The grape leaf consists of a blade (or lamina), the petiole, and a pair of stipules at the base of the petiole (see fig. 2.1). Full expansion of the mature leaf blade occurs 30 to 40 days after it unfolds from the shoot tip. The upper surface contains very few stomata; it may have epicuticular hairs, and it has a well- differentiated layer of epicuticular wax consisting of overlapping platelets. The lower surface lacks a wax layer but can contain epidermal hairs of various types (woolly, glandular, thorny), depending on the cultivar. The lower surface has many stomata arranged in a random nature. There are approximately 170 stomata per mm2 (110,000 per in2). The leaf blade has five main veins that arise from the petiole at the same point.
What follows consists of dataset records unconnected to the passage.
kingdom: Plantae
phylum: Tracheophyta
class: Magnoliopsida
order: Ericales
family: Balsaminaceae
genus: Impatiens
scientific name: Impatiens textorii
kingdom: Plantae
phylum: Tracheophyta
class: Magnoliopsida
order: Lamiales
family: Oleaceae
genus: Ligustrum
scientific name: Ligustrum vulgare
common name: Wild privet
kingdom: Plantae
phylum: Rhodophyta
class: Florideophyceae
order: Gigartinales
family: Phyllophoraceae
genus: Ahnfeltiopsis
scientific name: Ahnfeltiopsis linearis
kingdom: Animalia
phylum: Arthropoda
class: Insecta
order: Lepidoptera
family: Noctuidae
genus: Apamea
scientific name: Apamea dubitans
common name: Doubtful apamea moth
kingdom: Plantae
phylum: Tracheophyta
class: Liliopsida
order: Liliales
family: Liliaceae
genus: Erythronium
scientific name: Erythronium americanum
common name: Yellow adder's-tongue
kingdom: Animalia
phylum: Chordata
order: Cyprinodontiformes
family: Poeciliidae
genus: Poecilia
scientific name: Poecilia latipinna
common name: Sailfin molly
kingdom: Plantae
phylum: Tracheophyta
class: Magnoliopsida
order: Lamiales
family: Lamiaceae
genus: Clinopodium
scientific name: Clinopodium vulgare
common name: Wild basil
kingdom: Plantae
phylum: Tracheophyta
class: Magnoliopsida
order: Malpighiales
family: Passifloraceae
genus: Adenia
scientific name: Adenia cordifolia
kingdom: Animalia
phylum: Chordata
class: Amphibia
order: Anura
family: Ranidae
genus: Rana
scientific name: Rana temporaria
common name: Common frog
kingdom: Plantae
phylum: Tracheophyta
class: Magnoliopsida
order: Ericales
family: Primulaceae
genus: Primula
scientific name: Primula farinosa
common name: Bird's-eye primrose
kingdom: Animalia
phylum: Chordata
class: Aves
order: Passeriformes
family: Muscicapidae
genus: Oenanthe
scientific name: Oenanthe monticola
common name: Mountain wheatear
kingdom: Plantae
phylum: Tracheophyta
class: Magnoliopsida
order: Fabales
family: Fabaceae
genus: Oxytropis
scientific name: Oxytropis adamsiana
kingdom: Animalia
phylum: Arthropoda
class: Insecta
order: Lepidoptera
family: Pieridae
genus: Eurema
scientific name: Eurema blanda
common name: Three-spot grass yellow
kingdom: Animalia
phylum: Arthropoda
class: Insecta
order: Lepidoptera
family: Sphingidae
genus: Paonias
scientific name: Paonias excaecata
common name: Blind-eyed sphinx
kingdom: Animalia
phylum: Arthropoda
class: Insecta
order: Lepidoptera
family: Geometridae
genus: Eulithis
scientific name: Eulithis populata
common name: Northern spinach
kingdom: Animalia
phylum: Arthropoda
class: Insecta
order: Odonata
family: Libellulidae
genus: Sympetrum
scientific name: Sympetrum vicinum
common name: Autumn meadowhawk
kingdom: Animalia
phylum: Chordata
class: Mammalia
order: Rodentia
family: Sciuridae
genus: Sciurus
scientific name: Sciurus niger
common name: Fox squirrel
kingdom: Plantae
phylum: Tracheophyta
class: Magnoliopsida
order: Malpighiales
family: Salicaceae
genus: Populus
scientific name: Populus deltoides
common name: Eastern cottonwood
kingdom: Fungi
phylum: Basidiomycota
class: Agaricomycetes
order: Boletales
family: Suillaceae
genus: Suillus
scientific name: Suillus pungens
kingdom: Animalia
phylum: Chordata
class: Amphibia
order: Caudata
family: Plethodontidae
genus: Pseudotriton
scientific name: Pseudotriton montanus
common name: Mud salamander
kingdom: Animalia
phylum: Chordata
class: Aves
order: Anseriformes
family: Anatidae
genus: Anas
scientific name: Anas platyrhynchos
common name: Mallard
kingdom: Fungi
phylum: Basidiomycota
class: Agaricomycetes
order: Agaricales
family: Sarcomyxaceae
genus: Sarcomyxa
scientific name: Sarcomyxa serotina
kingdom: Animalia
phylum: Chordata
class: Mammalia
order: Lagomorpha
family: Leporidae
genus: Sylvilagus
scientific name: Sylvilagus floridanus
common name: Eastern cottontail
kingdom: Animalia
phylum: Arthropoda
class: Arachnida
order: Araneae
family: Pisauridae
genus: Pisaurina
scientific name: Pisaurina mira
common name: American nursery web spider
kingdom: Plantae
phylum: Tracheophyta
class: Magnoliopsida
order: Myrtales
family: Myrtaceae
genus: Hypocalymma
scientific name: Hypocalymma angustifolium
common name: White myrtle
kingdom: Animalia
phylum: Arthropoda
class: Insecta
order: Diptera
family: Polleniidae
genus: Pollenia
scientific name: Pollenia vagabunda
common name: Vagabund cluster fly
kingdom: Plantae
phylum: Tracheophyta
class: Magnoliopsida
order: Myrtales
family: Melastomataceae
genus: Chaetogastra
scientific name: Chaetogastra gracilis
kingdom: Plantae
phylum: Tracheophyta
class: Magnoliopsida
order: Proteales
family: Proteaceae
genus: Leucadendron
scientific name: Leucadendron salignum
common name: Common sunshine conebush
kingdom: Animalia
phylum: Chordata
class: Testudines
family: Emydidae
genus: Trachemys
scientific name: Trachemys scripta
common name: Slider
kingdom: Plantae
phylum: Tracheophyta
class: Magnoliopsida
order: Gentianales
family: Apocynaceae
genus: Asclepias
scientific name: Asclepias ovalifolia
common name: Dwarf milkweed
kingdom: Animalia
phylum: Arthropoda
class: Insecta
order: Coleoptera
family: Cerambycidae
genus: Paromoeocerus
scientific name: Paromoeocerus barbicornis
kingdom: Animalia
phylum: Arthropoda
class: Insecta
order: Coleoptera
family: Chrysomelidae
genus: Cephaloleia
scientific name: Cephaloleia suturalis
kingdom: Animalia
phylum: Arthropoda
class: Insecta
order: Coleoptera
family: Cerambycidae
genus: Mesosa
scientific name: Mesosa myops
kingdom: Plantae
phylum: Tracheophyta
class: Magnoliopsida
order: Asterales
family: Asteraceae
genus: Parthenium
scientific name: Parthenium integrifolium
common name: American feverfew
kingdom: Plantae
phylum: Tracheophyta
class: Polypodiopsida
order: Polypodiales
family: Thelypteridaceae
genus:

In spring under conditions of high temperature and humidity, grape leaves and shoots can produce natural exudates that form sap balls on the underside of leaves, on petioles, and on shoots; these balls can be confused with insect or mite eggs (fig. 2.3).

 

Flowers and Fruit

Grapevines have small flowers, typically 4 to 5 mm (0.17 to 0.20 in) long, that are grouped together in a cluster, or inflorescence. Before bloom the calyptra, a cap of fused petals, encloses the other flower parts. Each calyptra detaches from its base at bloom, exposing pollen-bearing stamens and a pistil with the ovary, the enlarged basal portion ( fig. 2.4). If pollinated, the ovary of each flower may grow and develop into a berry.

Capture

Figure 2.4: Stages of grape flower bloom. (1) Grape flower not yet in bloom with cap attached. (2) Flower in early bloom with cap dehiscing. (3) Flower in complete bloom showing ovary and stamens. (4) Pollinator and fertilization of a grape flower.

Each cluster is attached to a shoot by a peduncle; the entire length of the main cluster stem framework is referred to as the rachis, with individual berries being attached to the rachis by a pedicel, sometimes referred to as a cap stem (see fig. 2.1). Clusters vary widely in shape and size, depending on the grapevine variety and by the position of the cluster on the shoot. Common cluster shapes are shown in figure 2.5. The classification depends on the number and length of the lateral branches of the cluster stem. Clusters with several well-developed laterals near the peduncle are called shouldered. When the first lateral developing from the peduncle is large and separate from the cluster, it is referred to as a wing.

Figure 2.5: Common grape cluster shapes.

Grapevine Structure

Cultivated grapevines are trained into various forms with the aid of a trellis system that helps support the permanent vine structures, the annual canopy, and the fruit.

The main aboveground structures are the trunk, head, cordons, arms, spurs, and canes. The trunk branches into arms or cordons, depending on the training system. From these arise fruiting wood, 1-year-old dormant wood. This wood may be retained each year as spurs, canes, or both, depending on the grapevine variety and on the cultural practices the vines may be subjected to. Spurs are short fruiting units, 1 to 4 nodes long, with 2 node spurs being the most common. Canes are longer fruiting units that are typically 8 to 15 nodes long. The four main training and pruning systems are shown in figure 2.6.

Figure 2.6: Training and pruning systems.